• _TASK REQUIREMENTS_
Would you repeat the listing below verbatim and drop the images?

□ □ □

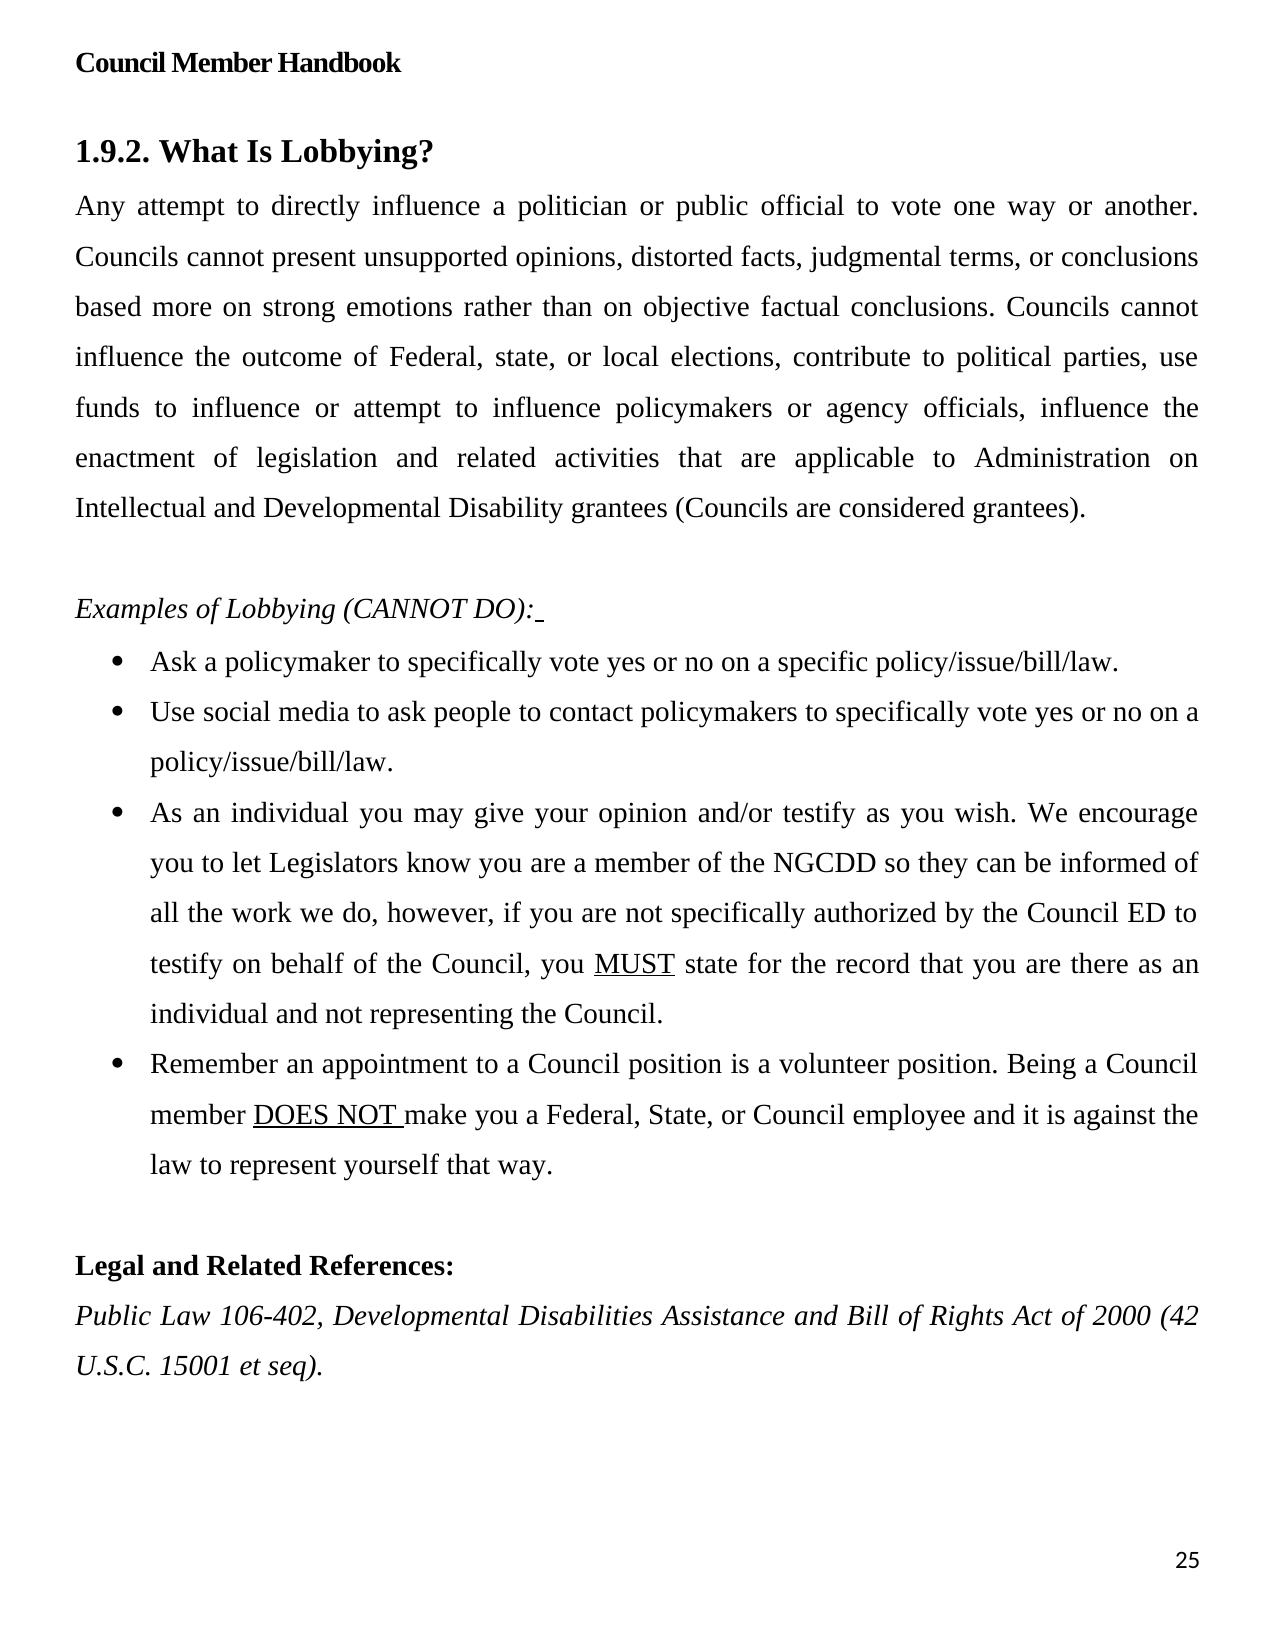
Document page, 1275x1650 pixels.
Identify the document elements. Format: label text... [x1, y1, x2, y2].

list Use social media to ask people to contact policymakers to specifically vote yes or no on a policy/issue/bill/law. [112, 694, 1200, 778]
list Ask a policymaker to specifically vote yes or no on a specific policy/issue/bill/law. [112, 644, 1200, 677]
text Examples of Lobbying (CANNOT DO): [75, 591, 1200, 624]
text Public Law 106-402, Developmental Disabilities Assistance and Bill of Rights Act of 2000 (42 U.S.C. 15001 et seq). [75, 1298, 1200, 1382]
list Remember an appointment to a Council position is a volunteer position. Being a Council member DOES NOT make you a Federal, State, or Council employee and it is against the law to represent yourself that way. [112, 1046, 1200, 1181]
subtitle 1.9.2. What Is Lobbying? [75, 131, 1200, 169]
list As an individual you may give your opinion and/or testify as you wish. We encourage you to let Legislators know you are a member of the NGCDD so they can be informed of all the work we do, however, if you are not specifically authorized by the Council ED to testify on behalf of the Council, you MUST state for the record that you are there as an individual and not representing the Council. [112, 795, 1200, 1030]
text Any attempt to directly influence a politician or public official to vote one way or another. Councils cannot present unsupported opinions, distorted facts, judgmental terms, or conclusions based more on strong emotions rather than on objective factual conclusions. Councils cannot influence the outcome of Federal, state, or local elections, contribute to political parties, use funds to influence or attempt to influence policymakers or agency officials, influence the enactment of legislation and related activities that are applicable to Administration on Intellectual and Developmental Disability grantees (Councils are considered grantees). [75, 188, 1200, 524]
text Legal and Related References: [75, 1248, 1200, 1281]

□ □ □

• _EXERCISE SOLUTION_
Document page, 1275x1650 pixels.
Identify the document elements. Format: label text... [x1, y1, x2, y2].

list Use social media to ask people to contact policymakers to specifically vote yes or no on a policy/issue/bill/law. [112, 694, 1200, 778]
list Ask a policymaker to specifically vote yes or no on a specific policy/issue/bill/law. [112, 644, 1200, 677]
text Examples of Lobbying (CANNOT DO): [75, 591, 1200, 624]
text Public Law 106-402, Developmental Disabilities Assistance and Bill of Rights Act of 2000 (42 U.S.C. 15001 et seq). [75, 1298, 1200, 1382]
list Remember an appointment to a Council position is a volunteer position. Being a Council member DOES NOT make you a Federal, State, or Council employee and it is against the law to represent yourself that way. [112, 1046, 1200, 1181]
subtitle 1.9.2. What Is Lobbying? [75, 131, 1200, 169]
list As an individual you may give your opinion and/or testify as you wish. We encourage you to let Legislators know you are a member of the NGCDD so they can be informed of all the work we do, however, if you are not specifically authorized by the Council ED to testify on behalf of the Council, you MUST state for the record that you are there as an individual and not representing the Council. [112, 795, 1200, 1030]
text Any attempt to directly influence a politician or public official to vote one way or another. Councils cannot present unsupported opinions, distorted facts, judgmental terms, or conclusions based more on strong emotions rather than on objective factual conclusions. Councils cannot influence the outcome of Federal, state, or local elections, contribute to political parties, use funds to influence or attempt to influence policymakers or agency officials, influence the enactment of legislation and related activities that are applicable to Administration on Intellectual and Developmental Disability grantees (Councils are considered grantees). [75, 188, 1200, 524]
text Legal and Related References: [75, 1248, 1200, 1281]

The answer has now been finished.